1. Rode bloedcel
Al in de jaren vijftig ontdekten mensen dat als endotoxine aan de rode bloedcellen van schapen werd toegevoegd, ze rode bloedcellen passief konden sensibiliseren, agglutinatie konden veroorzaken en een door complement gemedieerde cytolysereactie konden produceren in aanwezigheid van exogene toxine-antilichamen. Er moet een werkzame stof in het rode bloedcelmembraan aanwezig zijn die endotoxine kan herkennen en eraan kan binden. Nu weten we dat rode bloedcellen endotoxine niet alleen kunnen herkennen door specifieke herkenning (endotoxinereceptor), maar ook door niet-specifieke binding.
Polymyxine B kan zich specifiek binden met endotoxine en de werkzame stof lipoïde A. In het experiment werd ontdekt dat in aanwezigheid van polymyxine B veel immunologische, immunopathologische en toxische effecten van rode bloedcellen die afhankelijk zijn van lipide A, werden geremd. Dit suggereert sterk dat lipide A kan combineren met sommige componenten op het oppervlak van rode bloedcellen, terwijl polymyxine B deze combinatie remt, zodat lipide A de overeenkomstige biologische effecten niet kan mediëren.
De niet-specifieke binding van endotoxine en rode bloedcellen kan niet alleen worden bereikt door passieve hydrofobe werking, maar ook door actieve binding.
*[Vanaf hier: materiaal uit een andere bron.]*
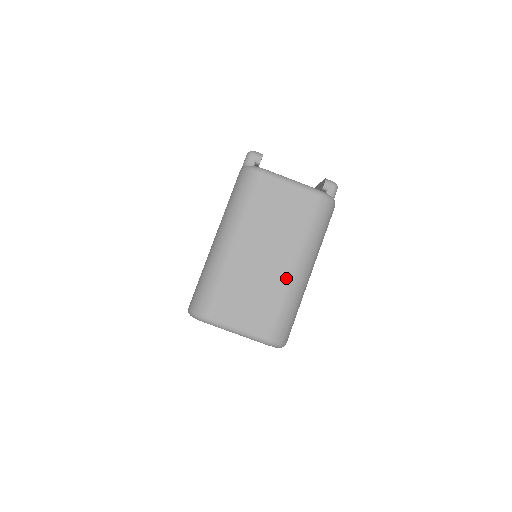
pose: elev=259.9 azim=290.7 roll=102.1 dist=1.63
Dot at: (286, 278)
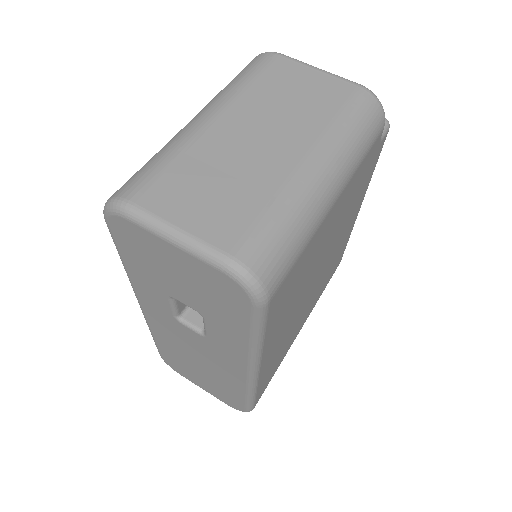
Dot at: (288, 173)
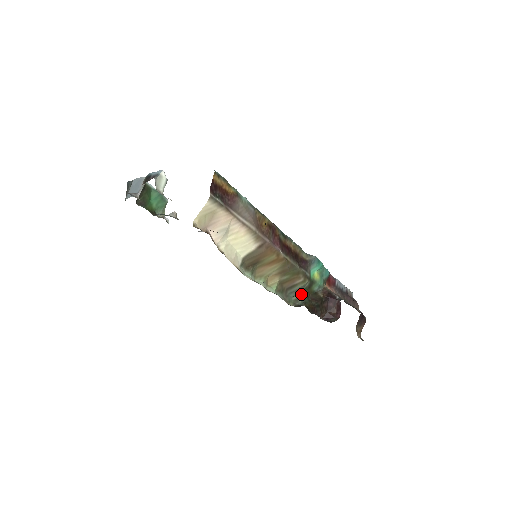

Kortom, er is een niet-specifieke en specifieke binding tussen endotoxine en rode bloedcellen. De niet-specifieke binding kan worden uitgevoerd door middel van actieve en passieve methoden. Het endotoxine in het alkalische behandelingsproces verhoogt de niet-specifieke binding en verandert sommige fysische en chemische eigenschappen van het rode bloedcelmembraan.
2. Bloedplaatjes
In aanwezigheid van plasma-eiwitten kan endotoxine sommige functies van bloedplaatjes beïnvloeden. De combinatie van endotoxine en bloedplaatjes ligt aan de basis van dit effect. In de meeste gevallen wordt de combinatie van endotoxine en bloedplaatjes voltooid door de niet-specifieke combinatie van lipide A en bloedplaatjesmembraanfosfolipiden. Deze combinatie heeft een relatief lage affiniteit. De reden kan zijn dat lipide A zich in de endotoxinepolysaccharidecomponent bevindt en zich in het midden van de hele structuur bevindt, die moeilijk te sluiten is bij het bloedplaatjesmembraan en niet volledig kan worden gecombineerd. Net als rode bloedcellen kan lipide A actief of passief combineren met fosfolipiden van bloedplaatjes, waarvan de meeste passief binden, en er is ook actieve binding. Het is aangetoond dat met alkali behandeld endotoxine de secretie van bloedplaatjeskorrelcomponenten kan verhogen en de productie van bloedplaatjesfactor 3, een fosfolipidecomponent van bloedstolling, op een dosisafhankelijke manier kan bevorderen. Het mechanisme is dat met alkali behandeld endotoxine de binding met het bloedplaatjesmembraan verhoogt en leidt tot de herschikking en verdeling van fosfolipidemoleculen in het bloedplaatjesmembraan.